### What to do
All entries shown below must be given again word for word.

=====

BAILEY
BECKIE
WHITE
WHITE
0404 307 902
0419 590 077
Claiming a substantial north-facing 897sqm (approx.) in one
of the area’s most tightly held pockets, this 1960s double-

=====

### Output for this exercise
BAILEY
BECKIE
WHITE
WHITE
0404 307 902
0419 590 077
Claiming a substantial north-facing 897sqm (approx.) in one
of the area’s most tightly held pockets, this 1960s double-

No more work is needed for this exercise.